Condic serves on a Pontifical Academy committee that is looking into human gene editing. “We are trying to take an objective view of what is being done, the pros and cons,” she says. One major issue, she says, is whether the technology will be applied “equitably” in the developing world. She and her brother have also just published a book offering scientific and philosophical arguments for the idea that human life begins at the moment of fertilization.

A secret admirer

Condic says she has no idea how she was picked to sit on the science board, whose mandate is to “recommend and encourage the pursuit of national policies for the promotion of research and education in science and engineering.” Appointees sometimes acknowledge their benefactors, who may be sitting members of Congress. But, Condic says, “I’m a pretty apolitical person. So, I was somewhat surprised to be nominated.”

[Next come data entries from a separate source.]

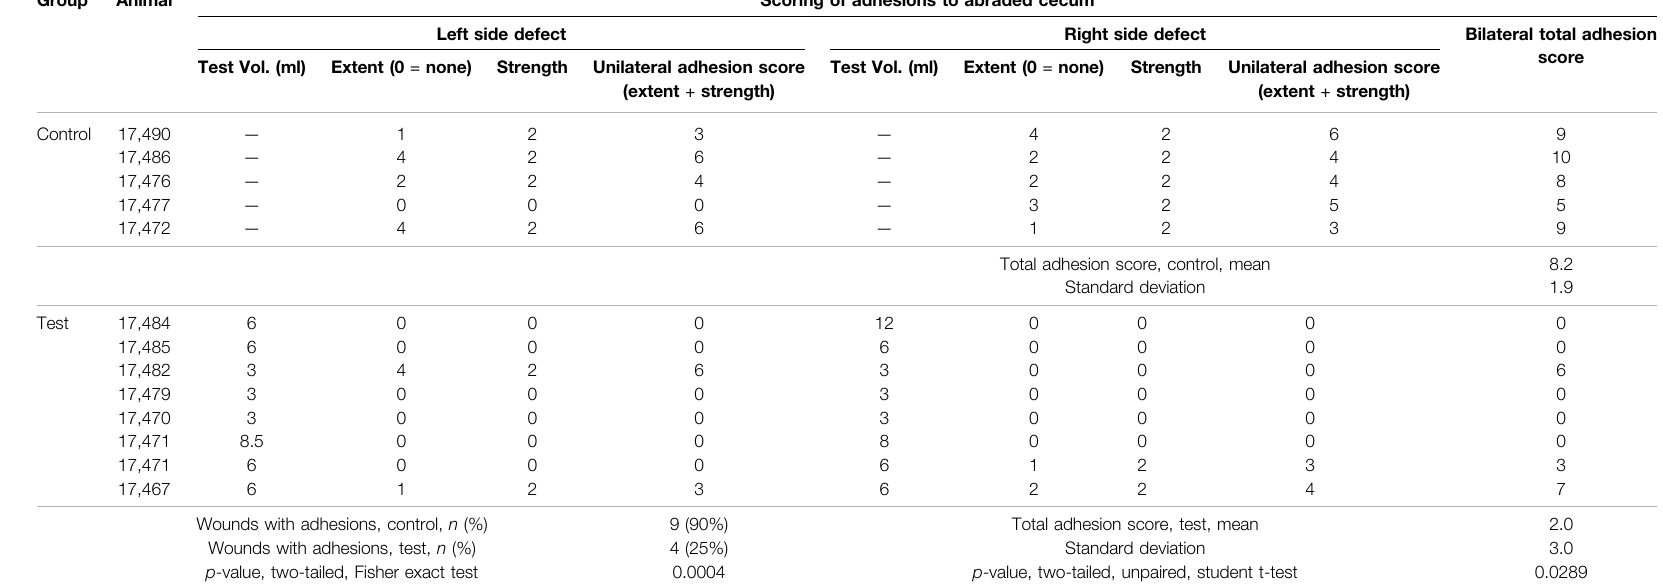
TABLE 3 | Adhesion scores in abraded cecum, and PuraStat volumes administered. Group Animal Scoring of adhesions to abraded cecum Left side defect Right side defect Test Vol. (ml)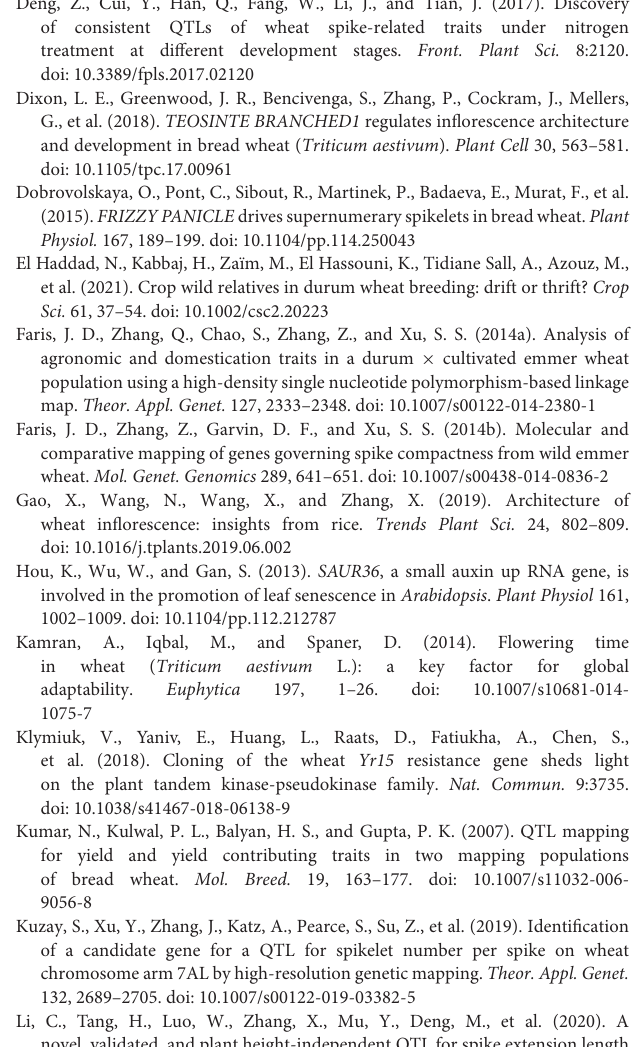
Supplementary Table 6 | Details of kompetitive allele-specific PCR (KASP) markers. Supplementary Table 7 | Comparison of the major QTL with loci previously reported for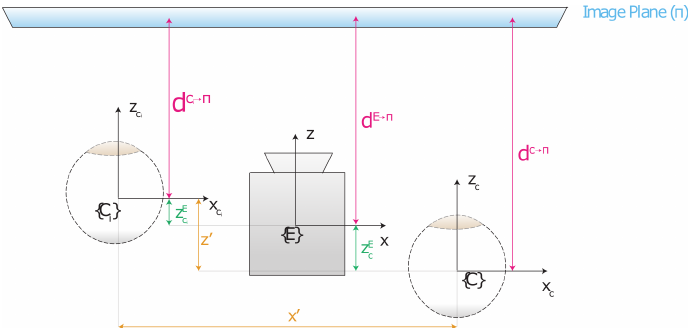
Figure 3. The x-z plane of off-axis pinhole model with the rendering camera and the eye in two different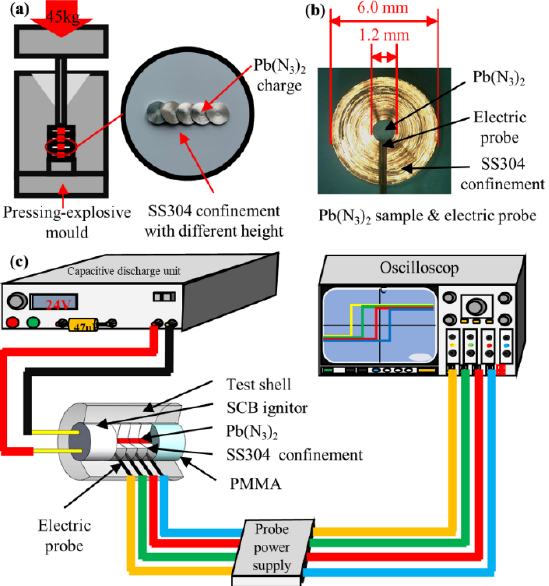
Figure 1. ( a ) Pressing-explosive mold and SS304 confinements. ( b ) Micrograph of LA charge, confinement and electric probe. ( c ) Schematic of experiments using electric probes to measure the detonation velocity of LA microcharges.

Members are chosen through a confidential process in which names are forwarded to the White House. The science board also weighs in, although there have been times when its slate of candidates has been completely ignored. Eight members are named every 2 years to replace those who have rotated off the board, although members can also be reappointed to a second, 6-year term.

“The White House Office of Presidential Personnel has a list of people who have been supportive of the president and who want to be helpful,” explains Neal Lane, a former NSF director and science adviser to President Bill Clinton who is now at Rice University in Houston, Texas. “There are a lot more [presidentially appointed] committee slots than there are Cabinet positions or ambassadorships,” he notes, “so it’s more likely that a scientist would wind up on one of those advisory committees.”

Condic’s first chance to share her thoughts with her new colleagues comes when the board convenes this week at NSF headquarters in Alexandria, Virginia. If her paperwork has cleared—a 2012 law removed the need for the Senate to confirm science board members—she’ll get to vote as well as participate in the 2 days of discussions. Among the agenda items is one that should resonate with Condic: An update on a contest NSF launched this fall to solicit public input on the agency’s funding priorities for 2026.